===== Input for this task

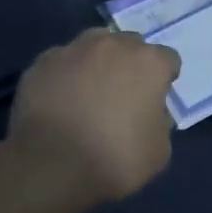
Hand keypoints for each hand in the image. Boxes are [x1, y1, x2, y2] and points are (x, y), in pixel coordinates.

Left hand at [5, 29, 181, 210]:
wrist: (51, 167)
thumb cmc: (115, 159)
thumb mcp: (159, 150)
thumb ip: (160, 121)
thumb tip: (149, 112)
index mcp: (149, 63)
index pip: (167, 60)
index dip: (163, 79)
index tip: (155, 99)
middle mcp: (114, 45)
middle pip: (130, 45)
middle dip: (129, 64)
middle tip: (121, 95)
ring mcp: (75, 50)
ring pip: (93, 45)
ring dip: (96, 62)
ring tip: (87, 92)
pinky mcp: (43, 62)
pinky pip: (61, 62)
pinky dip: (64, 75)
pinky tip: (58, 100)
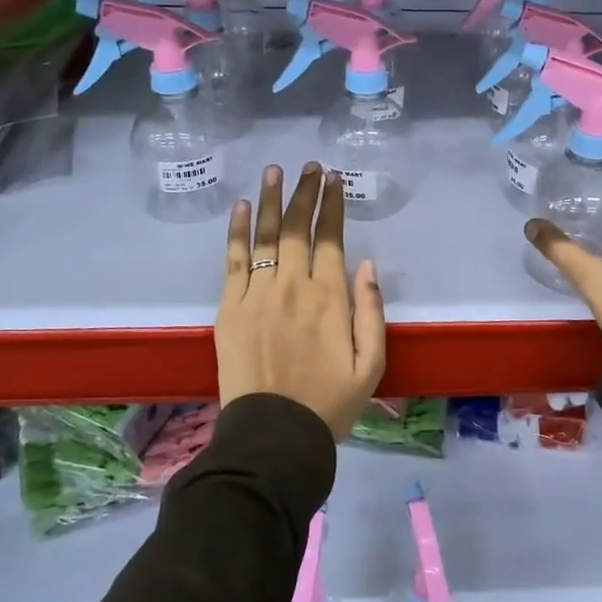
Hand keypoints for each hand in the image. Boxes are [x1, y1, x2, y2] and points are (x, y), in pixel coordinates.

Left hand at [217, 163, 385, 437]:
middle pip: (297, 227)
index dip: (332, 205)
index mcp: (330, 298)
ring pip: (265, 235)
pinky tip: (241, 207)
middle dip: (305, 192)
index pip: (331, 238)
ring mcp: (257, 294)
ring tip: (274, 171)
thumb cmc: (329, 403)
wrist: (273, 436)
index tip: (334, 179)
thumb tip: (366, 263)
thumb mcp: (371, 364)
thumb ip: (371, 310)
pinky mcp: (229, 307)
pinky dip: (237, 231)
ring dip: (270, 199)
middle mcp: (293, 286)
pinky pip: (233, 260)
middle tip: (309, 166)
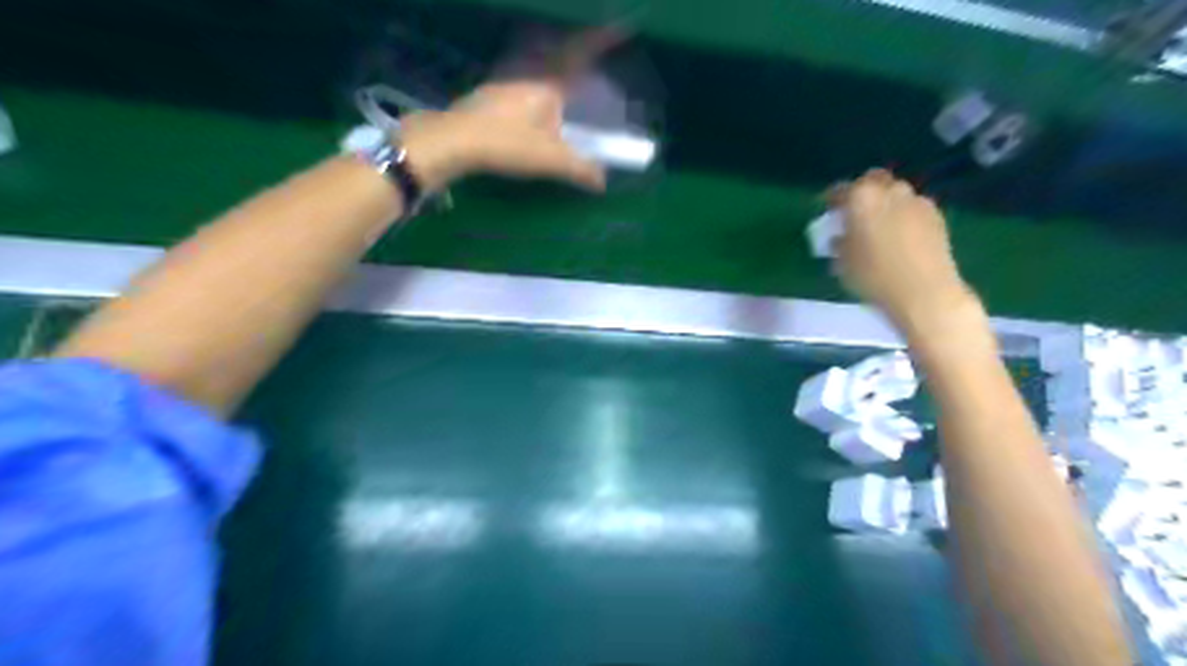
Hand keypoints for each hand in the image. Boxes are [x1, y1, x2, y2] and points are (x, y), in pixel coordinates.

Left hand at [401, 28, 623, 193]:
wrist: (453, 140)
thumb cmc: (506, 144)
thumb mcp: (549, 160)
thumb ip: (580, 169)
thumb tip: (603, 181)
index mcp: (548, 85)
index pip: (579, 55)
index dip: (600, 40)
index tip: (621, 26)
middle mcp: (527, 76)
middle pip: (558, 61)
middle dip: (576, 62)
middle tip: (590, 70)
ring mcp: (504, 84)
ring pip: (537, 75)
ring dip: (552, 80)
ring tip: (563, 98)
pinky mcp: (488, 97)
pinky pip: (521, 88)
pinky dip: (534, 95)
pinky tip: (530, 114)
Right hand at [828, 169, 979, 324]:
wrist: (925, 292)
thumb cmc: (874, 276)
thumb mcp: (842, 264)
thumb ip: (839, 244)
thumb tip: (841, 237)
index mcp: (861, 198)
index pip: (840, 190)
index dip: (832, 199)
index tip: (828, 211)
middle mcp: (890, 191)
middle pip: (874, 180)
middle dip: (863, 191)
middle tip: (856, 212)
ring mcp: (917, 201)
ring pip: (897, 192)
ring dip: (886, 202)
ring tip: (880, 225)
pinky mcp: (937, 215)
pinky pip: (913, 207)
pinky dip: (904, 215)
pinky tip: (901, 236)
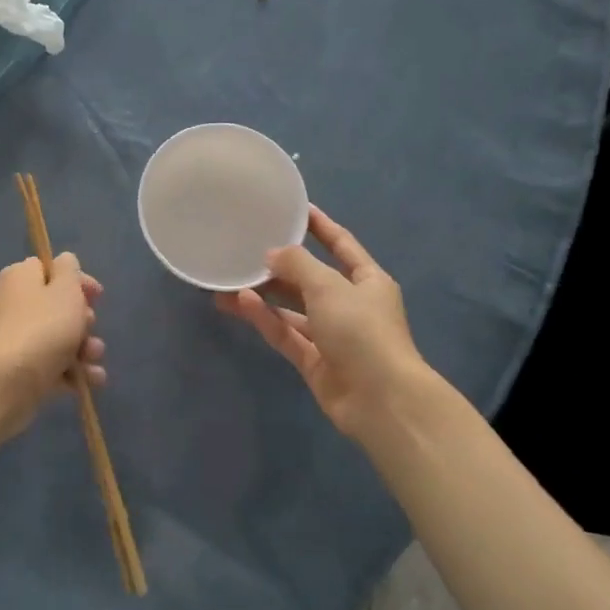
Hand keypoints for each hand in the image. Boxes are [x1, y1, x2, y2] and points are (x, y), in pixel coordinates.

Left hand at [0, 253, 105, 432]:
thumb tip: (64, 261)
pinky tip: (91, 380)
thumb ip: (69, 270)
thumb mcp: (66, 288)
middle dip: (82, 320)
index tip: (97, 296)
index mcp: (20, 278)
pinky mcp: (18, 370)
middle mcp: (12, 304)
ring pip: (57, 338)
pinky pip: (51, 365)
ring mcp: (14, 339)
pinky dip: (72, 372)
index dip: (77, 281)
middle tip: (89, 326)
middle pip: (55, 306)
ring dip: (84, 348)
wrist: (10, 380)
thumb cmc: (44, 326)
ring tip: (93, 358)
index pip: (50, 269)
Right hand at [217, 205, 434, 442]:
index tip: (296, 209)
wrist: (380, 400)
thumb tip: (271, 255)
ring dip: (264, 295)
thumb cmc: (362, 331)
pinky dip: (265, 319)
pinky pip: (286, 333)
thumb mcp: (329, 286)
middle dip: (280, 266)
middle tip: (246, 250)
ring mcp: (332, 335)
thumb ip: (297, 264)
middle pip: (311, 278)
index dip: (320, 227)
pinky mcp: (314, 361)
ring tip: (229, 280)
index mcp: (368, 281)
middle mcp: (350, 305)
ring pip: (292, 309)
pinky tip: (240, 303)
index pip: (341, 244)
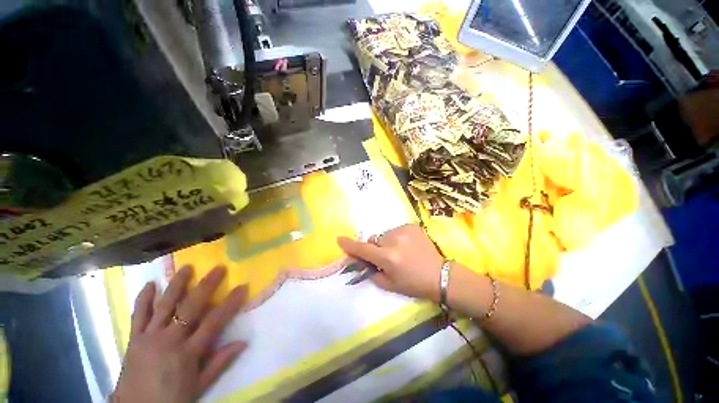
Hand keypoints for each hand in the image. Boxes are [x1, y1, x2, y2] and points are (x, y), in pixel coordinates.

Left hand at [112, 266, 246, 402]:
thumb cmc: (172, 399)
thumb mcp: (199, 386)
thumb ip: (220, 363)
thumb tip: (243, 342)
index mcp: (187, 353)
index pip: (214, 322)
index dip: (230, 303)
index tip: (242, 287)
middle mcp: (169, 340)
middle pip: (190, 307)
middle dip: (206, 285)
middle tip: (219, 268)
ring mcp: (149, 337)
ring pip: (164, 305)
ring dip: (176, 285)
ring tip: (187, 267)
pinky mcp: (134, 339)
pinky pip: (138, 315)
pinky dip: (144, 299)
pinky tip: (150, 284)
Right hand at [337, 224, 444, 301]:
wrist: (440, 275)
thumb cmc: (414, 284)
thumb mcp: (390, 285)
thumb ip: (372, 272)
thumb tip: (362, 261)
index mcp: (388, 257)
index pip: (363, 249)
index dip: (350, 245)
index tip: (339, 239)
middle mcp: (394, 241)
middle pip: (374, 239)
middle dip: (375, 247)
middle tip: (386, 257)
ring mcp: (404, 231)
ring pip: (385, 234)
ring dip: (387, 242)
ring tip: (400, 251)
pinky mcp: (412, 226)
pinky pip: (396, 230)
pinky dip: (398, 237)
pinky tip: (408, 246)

==========
===== Input for this task

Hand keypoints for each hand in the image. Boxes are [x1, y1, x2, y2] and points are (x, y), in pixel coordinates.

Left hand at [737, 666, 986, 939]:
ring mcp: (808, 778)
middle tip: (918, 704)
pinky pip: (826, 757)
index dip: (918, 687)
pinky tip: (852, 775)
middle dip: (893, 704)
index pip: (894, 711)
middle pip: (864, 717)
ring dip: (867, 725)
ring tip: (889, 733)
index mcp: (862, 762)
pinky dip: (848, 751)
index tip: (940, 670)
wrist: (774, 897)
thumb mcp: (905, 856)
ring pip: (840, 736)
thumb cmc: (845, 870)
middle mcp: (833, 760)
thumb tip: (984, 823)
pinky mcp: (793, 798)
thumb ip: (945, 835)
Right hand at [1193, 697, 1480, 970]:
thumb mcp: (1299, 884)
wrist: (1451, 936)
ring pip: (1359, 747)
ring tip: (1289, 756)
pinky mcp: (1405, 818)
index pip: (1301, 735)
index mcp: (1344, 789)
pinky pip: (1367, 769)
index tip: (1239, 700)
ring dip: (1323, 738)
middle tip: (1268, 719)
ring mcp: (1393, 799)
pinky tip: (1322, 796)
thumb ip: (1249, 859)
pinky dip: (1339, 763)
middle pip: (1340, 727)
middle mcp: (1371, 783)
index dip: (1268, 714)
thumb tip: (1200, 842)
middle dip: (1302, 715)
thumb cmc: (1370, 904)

==========

_Work item_
From the records above, return exactly the lines running from the one that contains "thumb ip: (160, 121)" down to the one that contains "wrist: (453, 140)", both included, without any pictures.

_Your solution_
thumb ip: (160, 121)
thumb tip: (149, 112)
index mcp: (149, 63)
index pip: (167, 60)
index dip: (163, 79)
index tip: (155, 99)
middle mcp: (114, 45)
middle pip: (130, 45)
middle dip: (129, 64)
middle tip: (121, 95)
ring mcp: (75, 50)
ring pip: (93, 45)
ring dip: (96, 62)
ring tip: (87, 92)
pinky mcp: (43, 62)
pinky pip: (61, 62)
pinky dip: (64, 75)
pinky tip: (58, 100)
Hand keypoints for each hand in the image. Boxes are [x1, y1, x2, y2] and points are (x, y), in pixel coordinates.

Left hand at [217, 163, 385, 437]:
middle pip: (297, 227)
index dip: (332, 205)
index mcp: (330, 298)
ring pip: (265, 235)
pinky tip: (241, 207)
middle dip: (305, 192)
index pip: (331, 238)
ring mcp: (257, 294)
ring tip: (274, 171)
thumb cmc: (329, 403)
wrist: (273, 436)
index tip: (334, 179)
thumb tip: (366, 263)
thumb mcp: (371, 364)
thumb ip: (371, 310)
pinky mcp: (229, 307)
pinky dip: (237, 231)
ring dip: (270, 199)
middle mcp: (293, 286)
pinky pip: (233, 260)
middle tip: (309, 166)
Hand keypoints for each hand in the image. Boxes are [x1, y1, x2, y2] and points are (x, y), in pixel coordinates.

Left hand at [401, 28, 623, 193]:
wrist: (453, 140)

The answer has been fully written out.